Retype every line of text from all the records word for word, in the same order. Leave the pictures out of your answer.

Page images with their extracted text
- Opening Delimiter -

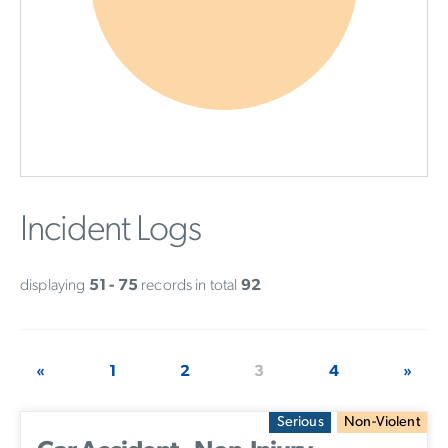
Incident Logs
displaying
51 - 75
records in total
92
«
1
2
3
4
»
Serious
Non-Violent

- Closing Delimiter -

• _ANSWER SPACE_
Incident Logs
displaying
51 - 75
records in total
92
«
1
2
3
4
»
Serious
Non-Violent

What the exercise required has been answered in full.